Au Rendez Vous de la Mort Joyeuse est le tout premier long métrage de Juan Luis Bunuel , le fils du célèbre réalisateur d'Un Chien Andalou ou L'Age d'Or fait ainsi ses grands débuts au cinéma avec un film peut être pas aussi fou et radicale que ceux de son paternel mais tout de même bien singulier. Sorti sur les écrans en 1973, Au Rendez Vous de la Mort Joyeuse (Expulsion of the Devil) n'est rien de moins qu'un film de maison hantée à la française et ce n'est pas si commun..
L'histoire est celle d'un couple avec deux enfants, un jeune garçon et une adolescente, qui viennent tout juste de s'installer dans une immense maison. Témoins de phénomènes étranges, la famille après avoir fuit la maison précipitamment accepte qu'une équipe de tournage l'investisse pour une nuit afin de capturer les preuves des événements paranormaux qui s'y déroule.
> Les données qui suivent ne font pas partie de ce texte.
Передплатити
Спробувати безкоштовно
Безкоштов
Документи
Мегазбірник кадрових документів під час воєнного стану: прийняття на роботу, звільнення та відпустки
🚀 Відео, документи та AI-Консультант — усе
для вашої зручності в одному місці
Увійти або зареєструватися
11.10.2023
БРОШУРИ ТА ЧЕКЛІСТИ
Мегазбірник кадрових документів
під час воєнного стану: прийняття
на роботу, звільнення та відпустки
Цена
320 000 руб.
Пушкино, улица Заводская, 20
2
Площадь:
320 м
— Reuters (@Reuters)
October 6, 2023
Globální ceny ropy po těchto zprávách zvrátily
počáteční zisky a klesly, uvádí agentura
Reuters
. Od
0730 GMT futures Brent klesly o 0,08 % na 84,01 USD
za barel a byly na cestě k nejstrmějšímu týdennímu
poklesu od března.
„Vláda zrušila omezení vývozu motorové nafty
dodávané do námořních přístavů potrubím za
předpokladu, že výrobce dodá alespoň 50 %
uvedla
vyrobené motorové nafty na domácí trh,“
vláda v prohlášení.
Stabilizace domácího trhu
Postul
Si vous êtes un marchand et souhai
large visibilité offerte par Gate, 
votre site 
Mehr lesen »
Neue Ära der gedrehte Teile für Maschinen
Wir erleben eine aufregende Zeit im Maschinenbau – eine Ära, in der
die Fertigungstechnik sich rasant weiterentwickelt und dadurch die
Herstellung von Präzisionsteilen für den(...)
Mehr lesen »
Si Au Rendez Vous de la Mort Joyeuse est bel et bien un film de maison hantée en revanche son ton est celui un peu décalé d'une chronique détachée et presque naturaliste. Le registre du film n'est aucunement celui de la terreur et de l'épouvante mais celui de l'étrangeté filmé comme un événement presque normal, simplement un poil décalé du quotidien. Jamais Juan Luis Bunuel ne va jouer véritablement sur le registre de la tension et encore moins sur celui de la peur, préférant tisser une ambiance bizarre plutôt que de chercher l'effet effrayant. Et si nous aurons droit à des déplacements d'objets, des visions étranges, des présences mystérieuses, des bruits inquiétants tout se fera dans une certaine douceur bien poétique que choquante et violente. Même lorsque la maison contraint un homme à plonger sa main dans une marmite d'eau bouillante ou qu'une cuisine attaque un visiteur en projetant sur lui table, gazinière et frigidaire on reste dans une atmosphérique bizarrerie très cotonneuse. Inutile également d'espérer des révélations ou des explications, le film restera des plus évasifs sur la nature et la raison des phénomènes paranormaux hormis une piste les reliant à la puberté tourmentée de la jeune adolescente de la famille interprétée par Yasmine Dahm. Si la première partie du film décrivant la vie de cette famille confrontée à l'inexplicable n'est pas bien palpitante, le film devient bien plus accrocheur avec l'arrivée de l'équipe de tournage. L'aspect enquête et vue subjective avec l’œil de la caméra est même assez novateur pour l'époque.
Dans cette seconde partie l'équipe de tournage sera mystérieusement rejointe par un prêtre accompagnant des orphelines et ayant l'habitude de bivouaquer dans la maison. L'occasion pour fiston Bunuel de titiller la fibre anticléricale familiale avec une vision fantasmagorique du prête allongé sur un lit avec deux adolescentes à côté de lui. Si les lieux semblent hantés par une mystérieuse présence féminine sorte de double de l'adolescente de la famille il sera au final presque impossible de comprendre ce qui s'y passe vraiment. Le casting est plutôt solide puisque l'on retrouve Françoise Fabian dans le rôle de la mère de famille, Claude Dauphin dans le rôle du prêtre, mais aussi Michel Creton en cameraman, Gérard Depardieu en preneur de son, Jean Claude Darras en journaliste. Et même si l'on est clairement plus proche du cinéma d'auteur que de The Conjuring, la proposition de Au Rendez Vous de la Mort Joyeuse reste agréable et plutôt originale.
En attendant une hypothétique sortie en DVD , je suis content d'avoir fait ronronner mon vieux magnétoscope poussiéreux après avoir trouvé la VHS du film sur un vide grenier pour vingt petits centimes.